SEE with WORDS: March 19, 2015


  • Identify a topical or regional niche; study the books already available on the same topic.
  • Bring an attractive and competitively priced book to the marketplace.
  • Reach the target audience through effective distribution.
  • Promote, promote, promote.


PRODUCTION: Cover design, interior book design, editing and proofreading

PRINT:  Small or large run, extra covers, dust jackets, galley proof, promotional materials

PUBLICIZE:  Review copies, postage, news releases, interviews, book signing events

PROMOTION:  Advertising media kit, displays, catalogues, postage for target mailings


SEE with Words: March 17, 2015

5 Reasons to Self-Publish:

Commercial publishers don’t have the time or resources to read all of the manuscripts submitted, upwards of 150,000 titles per year.  They are looking for name recognition or authors who come with certain sales potential and definite outlets.

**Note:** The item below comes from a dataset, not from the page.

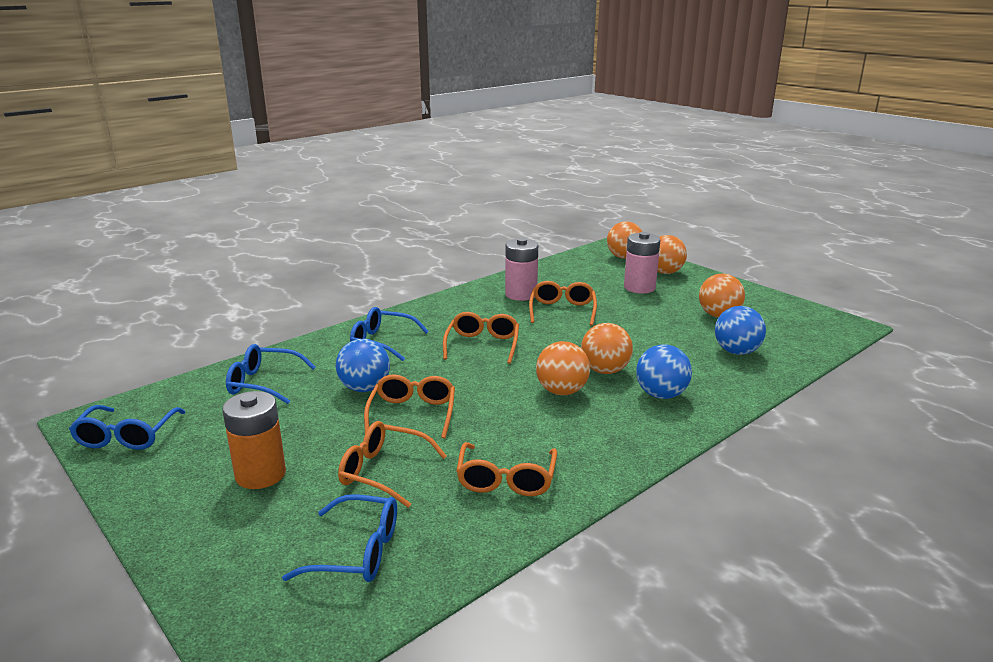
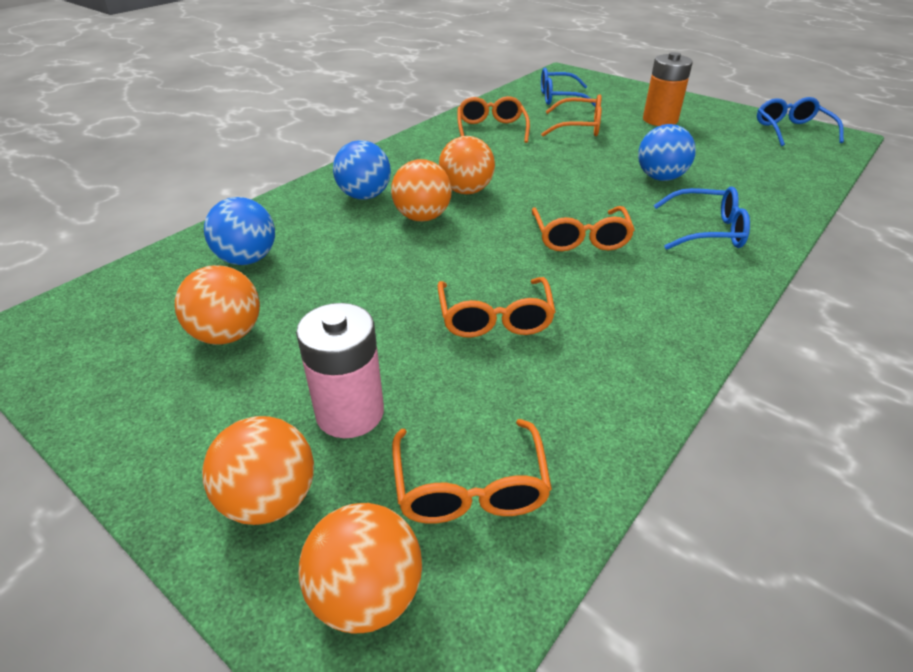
camera: 170 degrees right, 15 degrees up
(264, 383) = (760, 174): blue glasses -> none
(412, 414) = (593, 161): orange glasses -> orange glasses (470, 486)
(521, 294) = (583, 357): pink battery -> none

Within recent years, self-publishing has become one of the fastest growing segments of the publishing industry.  Some of the best authors may not initially be published by a major publishing house, but after the book is printed and marketed in published form, and the author establishes a track record in sales, that book may be picked up by a major publishing house for an attractive contract.

Two such success stories are:

Laurie Notaro’s The Idiot Girls’ Action Adventure Club was originally published by iUniverse, then placed twelfth on the New York Times Paperback Best-Seller List which landed her a six-figure, two-book contract with Random House.

Steven Keslowitz’s The Simpsons and Society was first published by Wheatmark before the book was published by Sourcebooks.

So here are the 5 reasons you may want to consider self-publishing:

  1. Keep control of your project;
  2. Control the time frame for writing, editing, and publishing;
  3. Fill a specific niche;
  4. Be the sole owner of the proceeds from the book’s sales;
  5. Get yourself in print.

Check for books published by Eileen Birin.

SEE with WORDS: February 19, 2015

One More Idea to Consider:

Here’s another important idea you may want to consider as you get started in the writing game.  Check local community colleges for adult continuation or special interest classes in writing.  Some may even offer workshops or seminars on various aspects of writing.  Local libraries are other resources for writing groups, special presentations on writing, or even critique groups.  Signing up for a writing course, taking a workshop or joining a critique group can prove beneficial especially if you are a novice writer and may need the support and incentive from others with similar interests.  A writing course can also provide the structure and basic techniques necessary for good writing.

Along these same lines, if several of your friends or members of a writing class are interested in working together, you might consider forming your own small writing group.  This would allow for immediate feedback and critiquing of your stories, provide opportunities to share similar learning experiences with each other, offer encouragement to get through some of those so called “writer’s block” moments, support each other’s efforts, shed light on new discoveries, and most important, laugh and cry together as you explore the problems of the lonely, yet exhilarating,  life of a writer.  So with pen in hand and love in your heart, be strong–embrace the unforgiving pain and the sublime joy of the writing life.

Writing is therapy for both you and the reader.